Si le rôle de l’artiste est de questionner la société, le peintre et
photographe Manuel Bujold tape droit dans le mille avec l’exposition Le Grand Détour, Not Made in China, présentée à la galerie Art mûr. On en sort la tête bourdonnante de questions. Qui est le véritable artiste, à l’ère du sampling et des copies de
tableaux à la chaîne? Quelle est la valeur d’une oeuvre de maître, quand
on peut la reproduire au même prix que la photo d’une chanteuse pop?
Quelle est la valeur du travail de ces copistes au talent certain? Et
le rôle du marché de l’art? Et à la limite, que reste-t-il du travail
de Manuel Bujold lui-même?
« Si j’imprimais mes photos sur une toile et que je les retouchais, la
question ne se poserait pas », explique-t-il. Il pourrait en théorie
vendre plusieurs « copies » d’un même tableau. Il suffirait de passer une
commande aux ateliers asiatiques et de les corriger, comme il a fait
pour les pièces de l’exposition. « Mais en pratique, ce ne sera jamais
exactement le même ». Manuel Bujold est débarqué à Shenzhen avec l’idée de rassembler des
copistes de grandes usines dans un endroit public, afin qu’ils se
copient eux-mêmes, dans une démarche proche du reportage. Les
dirigeants communistes locaux lui demandant beaucoup d’argent – et même
une voiture – il s’est tourné vers de plus petits ateliers de
copistes, qu’il a pu prendre en photo. Il a ensuite remplacé certains
des tableaux apparaissant sur les photos à l’aide de Photoshop.
Et puis, il a travaillé avec des copistes pour reproduire ses propres
photos. Le résultat? Un mélange d’oeuvres de différentes époques et
de styles, grand fourre-tout où les tableaux de maîtres côtoient les
chiens husky et la peinture sur velours. Et où on sent aussi la
présence des ouvriers : ventilateurs, ordinateur, distributrice d’eau,
chaises de patio, pinceaux, scooter. Quand les copistes n’apparaissent
pas eux-mêmes au travail… On perd vite le compte des mises en abyme dans cette entreprise de
(dé)mystification : le copiste apparaissant dans la copie d’une photo de
lui faisant des copies… L’artiste fait quelques clins d’oeil aux
peintres : ici, un tableau de singe peignant un tableau; là, des
personnages eux-mêmes entourés de tableaux.

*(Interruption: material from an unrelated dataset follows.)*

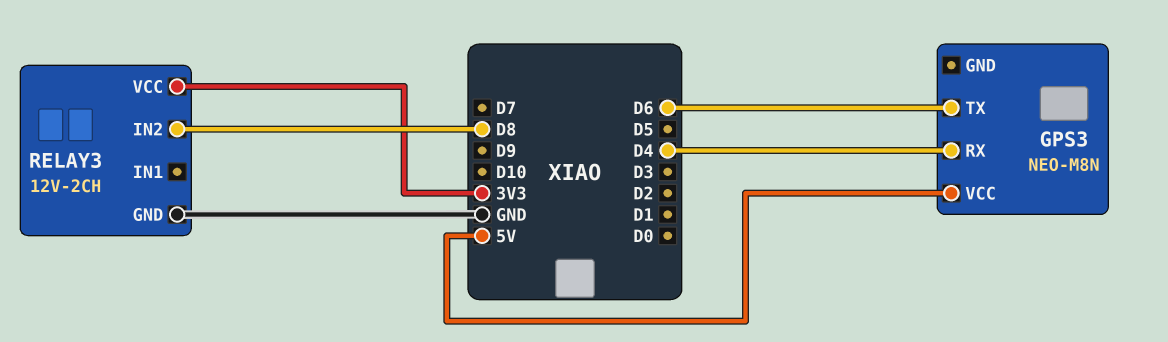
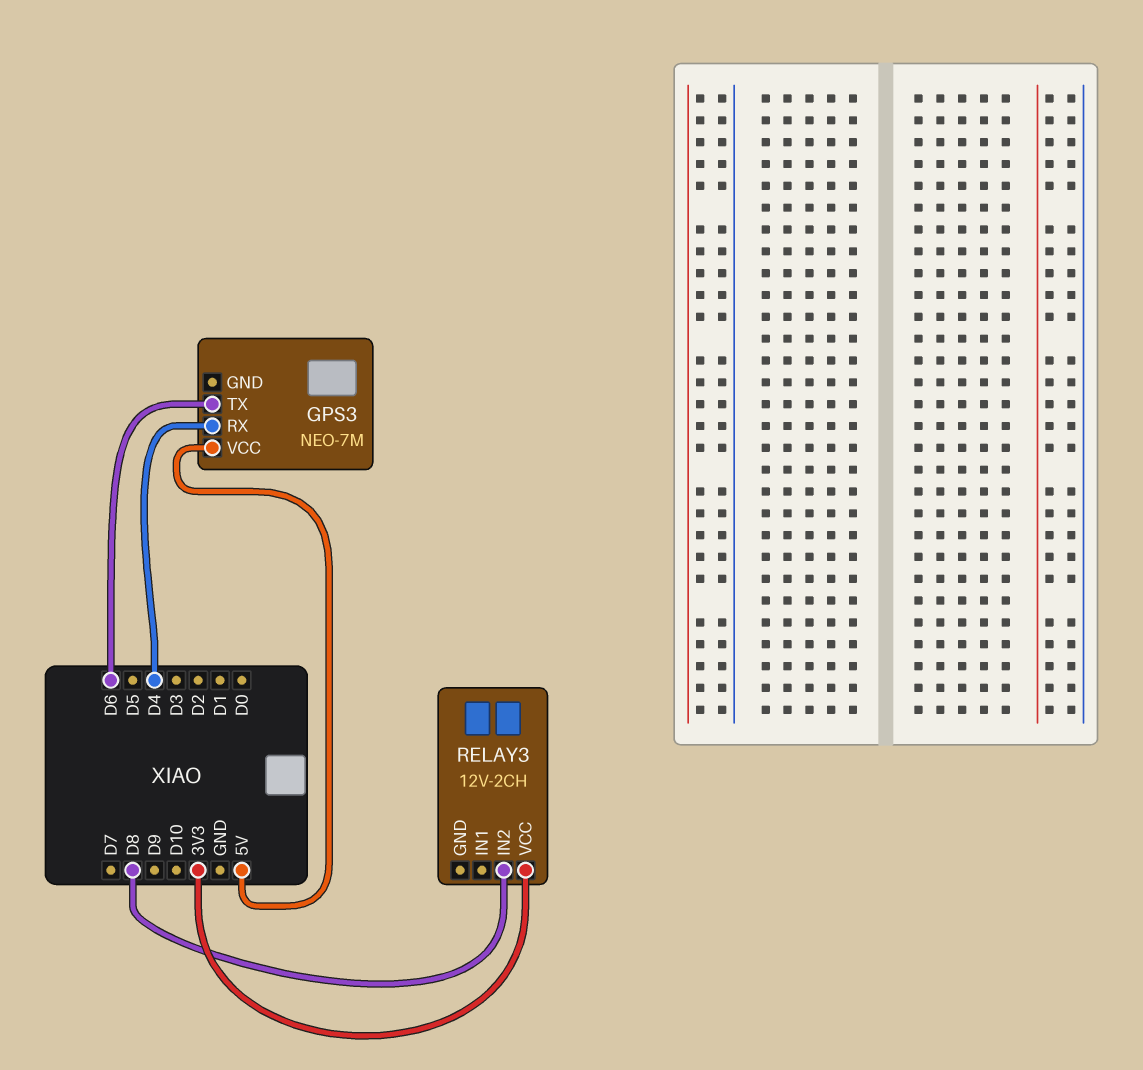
GPS3: NEO-M8N -> NEO-7M
RELAY3 pin GND: GND -> none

Qu’est-ce qui est vrai, qu’est-ce qui est faux? Difficile aussi de ne
pas faire un parallèle avec la démarche d’Orson Welles dans F for Fake (Vérités et mensonges), vrai faux-documentaire sur un vrai faussaire. Serait-il le premier artiste à se sous-traiter lui-même en Asie?
« J’aurais pu les peindre moi-même, mais cela m’aurait pris beaucoup
plus de temps, deux ou trois ans », dit-il. À titre de cofondateur du
Mouvement art public, il ne peut s’opposer à ce que l’art se
démocratise. « Tout ce qu’ils font, c’est de rendre l’art accessible. Je
suis très content d’avoir chez moi La jeune fille à la perle », payée 10 $ avant transport.
Mais il questionne aussi le marché de l’art. Les millions de tableaux
qui quittent le port de Shenzhen. Et ces galeries de Hong-Kong, où les
copies entassées « déforment le sens de l’oeuvre à outrance et
anéantissent le statut de l’artiste ». Ironie du sort, le travail de Bujold pourrait déjà être plagié. Un de
ses amis à Saigon a pris une photo de ce qui semble être une
reproduction d’une de ses pièces, qu’aurait commandée un galeriste de
New York…
Le Grand Détour, Manuel Bujold, à la Galerie Art Mûr, jusqu’au 5 décembre.